Surgeon General Focuses on Supporting New Mothers and Their Babies
Jan 26, 2011
By Teresa Lim
The Surgeon General in the U.S. Department of Health and Human Services recently released a call to action on supporting new mothers who want to breastfeed their babies. The call to action identifies the challenges that new mothers face when attempting to breastfeed and highlights opportunities for communities, employers, health care professionals, and families to reduce these barriers.
The American Academy of Pediatrics, the Centers for Disease Control and Prevention (CDC), and other national health experts recommend that infants be breastfed exclusively for the first six months of life. This recommendation is based on research which shows that breastfeeding, particularly during the early months, has many health benefits to babies and their mothers.
Among the benefits, breastfed babies are less likely to catch illnesses and infections, such as diarrhea, ear infections, and pneumonia. In addition, they are less likely to develop asthma, while children who are breastfed for at least six months also have a reduced risk of childhood obesity. Mothers who breastfeed are at lower risk of breast and ovarian cancers.

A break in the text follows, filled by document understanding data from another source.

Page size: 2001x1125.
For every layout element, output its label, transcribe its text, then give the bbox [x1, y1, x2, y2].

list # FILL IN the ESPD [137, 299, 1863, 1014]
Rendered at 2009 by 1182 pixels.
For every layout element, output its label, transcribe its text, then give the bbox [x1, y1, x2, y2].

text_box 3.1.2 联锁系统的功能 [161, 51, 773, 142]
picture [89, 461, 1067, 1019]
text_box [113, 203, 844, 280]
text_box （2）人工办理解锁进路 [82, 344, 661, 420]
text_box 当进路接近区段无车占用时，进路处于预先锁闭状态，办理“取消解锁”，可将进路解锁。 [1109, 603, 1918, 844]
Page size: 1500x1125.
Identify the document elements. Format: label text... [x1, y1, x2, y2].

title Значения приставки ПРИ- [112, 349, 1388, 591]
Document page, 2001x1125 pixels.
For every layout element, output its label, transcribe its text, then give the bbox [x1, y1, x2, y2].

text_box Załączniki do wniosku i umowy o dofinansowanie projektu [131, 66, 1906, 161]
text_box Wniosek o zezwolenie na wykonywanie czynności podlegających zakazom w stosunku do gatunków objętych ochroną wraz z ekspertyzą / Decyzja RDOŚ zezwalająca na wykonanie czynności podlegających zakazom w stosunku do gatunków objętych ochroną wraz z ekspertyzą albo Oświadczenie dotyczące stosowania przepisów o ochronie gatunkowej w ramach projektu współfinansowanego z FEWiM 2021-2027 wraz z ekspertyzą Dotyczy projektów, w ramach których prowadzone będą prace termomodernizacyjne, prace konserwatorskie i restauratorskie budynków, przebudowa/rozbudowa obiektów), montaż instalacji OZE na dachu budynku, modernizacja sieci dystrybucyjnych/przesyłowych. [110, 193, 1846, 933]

States can take a variety of actions to help new mothers, such as providing guidance to child care programs that serve infants on creating supportive policies. Wisconsin, for example, has developed a resource kit that provides step-by-step assistance to child care centers on designing and implementing breastfeeding-friendly policies, training staff to be supportive, and creating comfortable spaces for mothers.
Healthy babies and mothers translate to significant cost-savings to the economy. In one study, researchers calculated that the U.S. would save $13 billion a year from reduced medical costs and other expenses if 90 percent of newborn babies were breastfed exclusively for the first six months.
According to CDC data, 75 percent of U.S. mothers start out breastfeeding. However, only 43 percent are still breastfeeding at the end of six months; 13 percent are exclusively breastfeeding. At the state level, breastfeeding rates range from 20 to 62 percent at the half-year mark. The CDC also finds that states vary in their level of support for new mothers and babies. Nearly all states (42 states) have breastfeeding coalitions with public websites, but only about a quarter (12 states) have child care center regulations that support breastfeeding.
Breastfeeding can help to ensure that babies have a strong and positive start in life. It is important that new mothers have the support and services they need to set their children on a healthy path.